■ **PROMPT**: In the material below, retype the lines between the line holding "DESCRIPTION" and the line holding "Packing: 1PCS", inclusive, and nothing more.

--- DATA EXTRACTS Enclosed Below ---

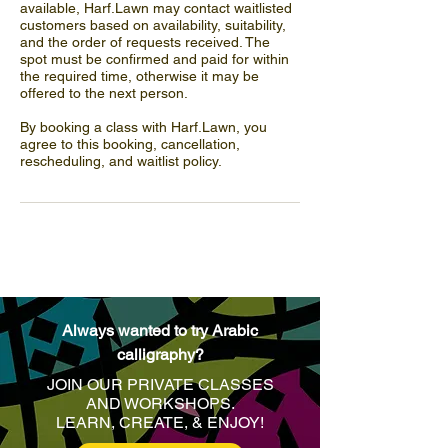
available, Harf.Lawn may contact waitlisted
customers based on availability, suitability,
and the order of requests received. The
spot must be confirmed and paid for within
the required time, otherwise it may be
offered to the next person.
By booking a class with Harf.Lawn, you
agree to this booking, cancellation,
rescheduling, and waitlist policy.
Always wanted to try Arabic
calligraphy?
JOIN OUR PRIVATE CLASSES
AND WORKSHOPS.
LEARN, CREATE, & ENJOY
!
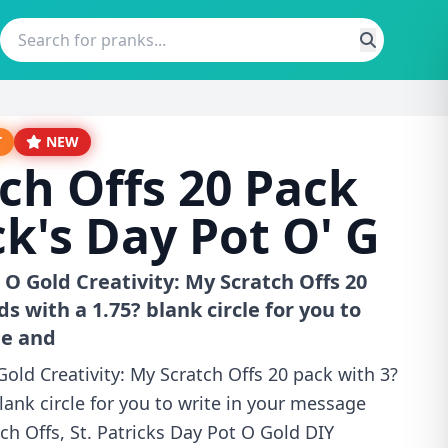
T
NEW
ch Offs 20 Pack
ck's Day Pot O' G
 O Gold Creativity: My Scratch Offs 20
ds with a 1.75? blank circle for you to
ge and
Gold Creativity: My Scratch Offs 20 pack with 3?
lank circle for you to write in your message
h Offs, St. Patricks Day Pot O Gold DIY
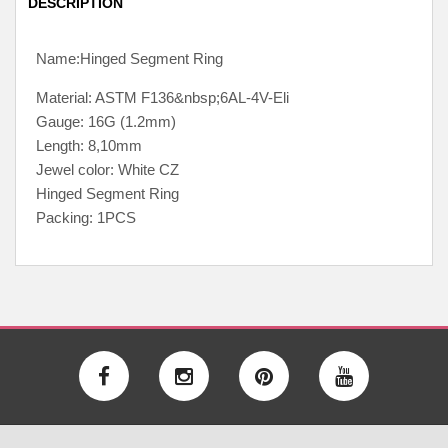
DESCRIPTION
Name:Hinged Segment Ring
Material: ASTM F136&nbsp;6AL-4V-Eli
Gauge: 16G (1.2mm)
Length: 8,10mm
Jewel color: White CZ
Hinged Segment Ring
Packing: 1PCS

--- End of Enclosed DATA EXTRACTS ---
--- DATA EXTRACTS Enclosed Below ---

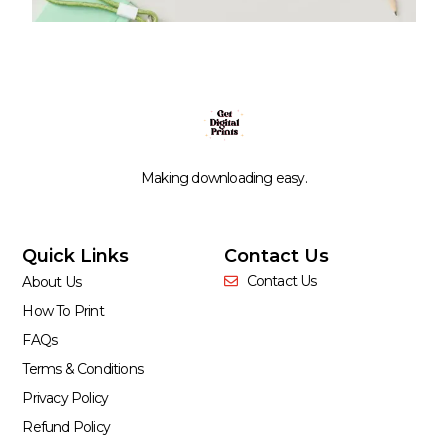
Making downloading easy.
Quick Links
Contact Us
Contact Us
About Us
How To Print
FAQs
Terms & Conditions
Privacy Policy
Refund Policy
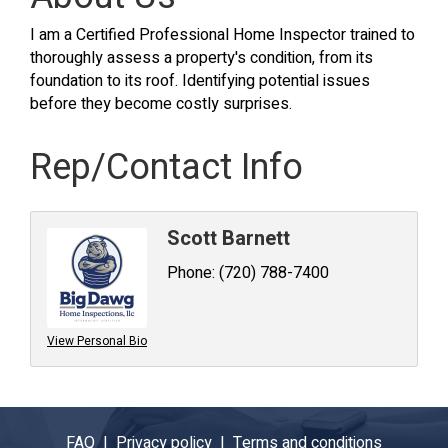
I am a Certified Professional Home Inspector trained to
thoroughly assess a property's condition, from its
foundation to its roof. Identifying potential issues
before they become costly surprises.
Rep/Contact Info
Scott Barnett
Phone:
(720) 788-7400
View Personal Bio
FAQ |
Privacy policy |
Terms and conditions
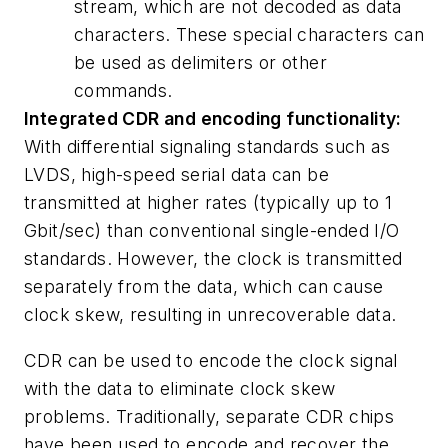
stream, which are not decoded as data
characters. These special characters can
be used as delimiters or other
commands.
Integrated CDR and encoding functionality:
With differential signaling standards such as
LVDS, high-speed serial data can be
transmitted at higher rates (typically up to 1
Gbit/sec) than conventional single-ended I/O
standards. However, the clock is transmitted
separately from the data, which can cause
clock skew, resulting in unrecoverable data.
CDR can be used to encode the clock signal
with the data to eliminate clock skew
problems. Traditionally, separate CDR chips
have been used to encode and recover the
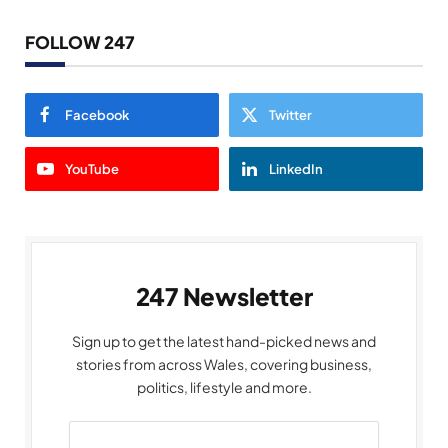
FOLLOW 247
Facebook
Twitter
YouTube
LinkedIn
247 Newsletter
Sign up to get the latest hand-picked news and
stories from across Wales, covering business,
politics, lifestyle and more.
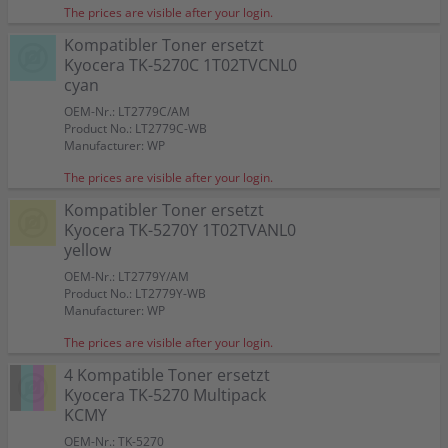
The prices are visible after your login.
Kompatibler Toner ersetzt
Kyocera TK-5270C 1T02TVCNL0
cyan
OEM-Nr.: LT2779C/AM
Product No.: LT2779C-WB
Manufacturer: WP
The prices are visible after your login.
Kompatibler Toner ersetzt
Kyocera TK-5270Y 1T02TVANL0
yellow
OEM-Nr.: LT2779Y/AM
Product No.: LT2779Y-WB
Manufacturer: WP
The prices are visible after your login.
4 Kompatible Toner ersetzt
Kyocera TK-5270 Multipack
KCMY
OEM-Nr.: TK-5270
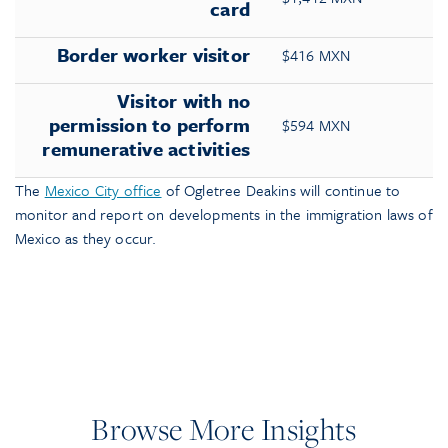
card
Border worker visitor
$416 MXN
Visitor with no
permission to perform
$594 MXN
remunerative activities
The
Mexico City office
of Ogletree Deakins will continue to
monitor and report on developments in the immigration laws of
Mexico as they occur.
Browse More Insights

--- End of Enclosed DATA EXTRACTS ---

■ **RESPONSE TO THIS TASK**:
DESCRIPTION
Name:Hinged Segment Ring
Material: ASTM F136&nbsp;6AL-4V-Eli
Gauge: 16G (1.2mm)
Length: 8,10mm
Jewel color: White CZ
Hinged Segment Ring
Packing: 1PCS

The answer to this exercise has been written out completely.